Şüphesiz, yapılanların “güvenlik önlemleri”yle uzaktan yakından alakası yok. Meclis'in içinden bir tehdidin, bir tehlikenin gelmeyeceğini beş yaşındaki çocuk bile bilir. Burada amaç, Meclis'e, Meclis'teki vekillere bir “hiç” olduklarını göstermekti. Amaç, RTE'nin her şeyin ve herkesin üstünde olduğunu, mutlak bir güce sahip olduğunu göstermekti. Bunların Hitler'den çalıntı yöntemler olduklarını biliyoruz. Kısacası, Hitler yolundalar.

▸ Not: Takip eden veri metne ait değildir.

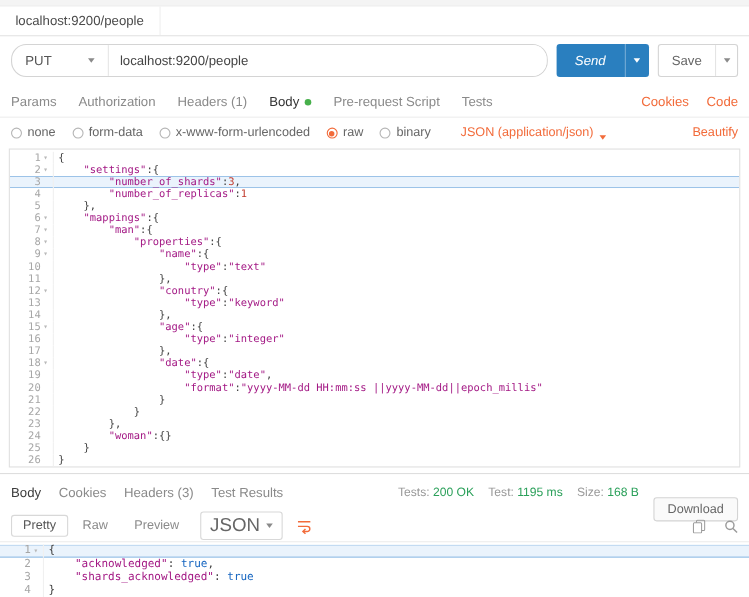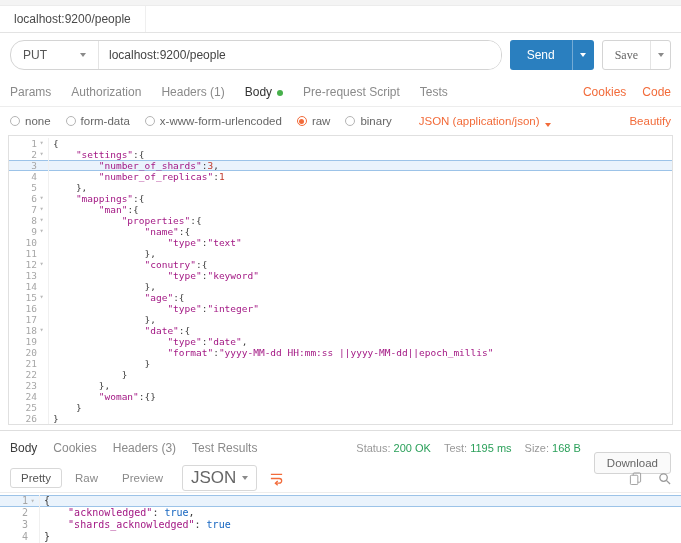"Send" .send-main { font-style: none -> italic }
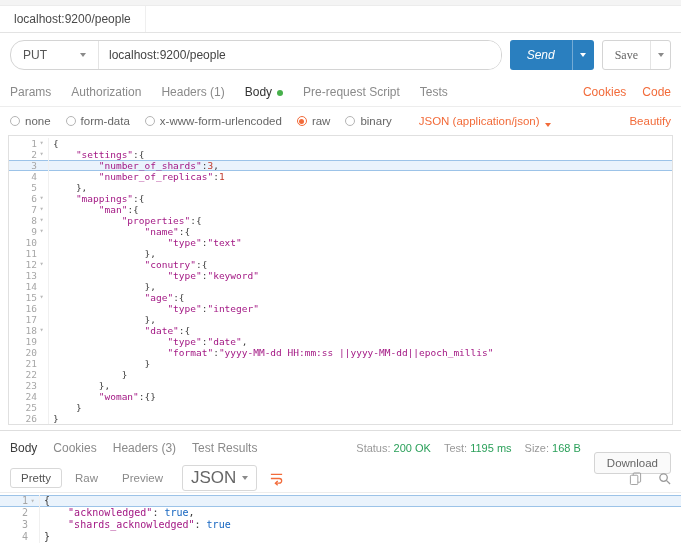"Save" .save-main { font-family: Liberation Serif, serif -> none }
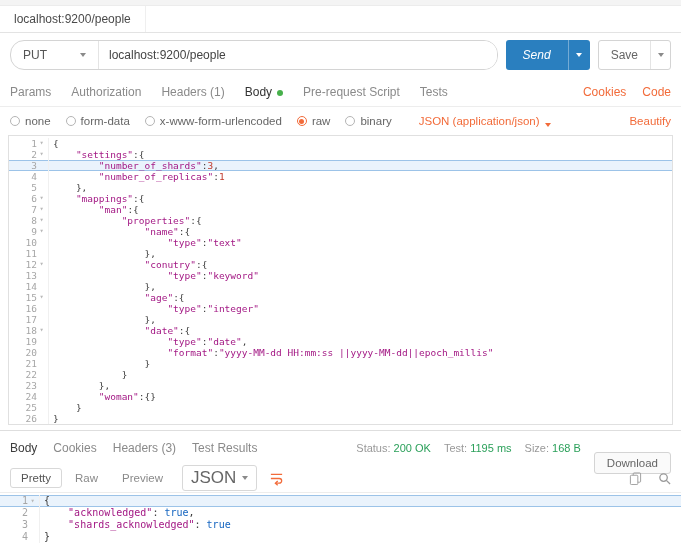"Status:" span.lab { text: Status -> Tests }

Darkafalılar, tüm bunlardan dinci faşist iktidarın mutlak bir güce sahip olduğu sonucuna varıyorlar. Oysa durum tam tersi. Tekelci sermaye sınıfı, emekçi sınıfları, Kürt halkını, ezilen, sömürülen yoksul kitleleri, kadınları, gençliği artık ancak Hitlervari bir diktatörlükle egemenlik altında tutabileceğini; birleşik devrim ile karşı devrim arasında sonal çarpışmanın hızla yaklaşmakta olduğunu, bir devrimin tüm belirtilerinin ortaya çıktığını anlamış durumda.
Tekelci sermaye sınıfı ve onun politik güçlerinin anladığı; buna karşılık sosyal reformistlerin ve hatta kimi devrimci güçlerin bir türlü anlamadığı, kavramadığı gerçek şudur: Türkiye bir devrime doğru gidiyor. Hem de giderek artan bir hızla.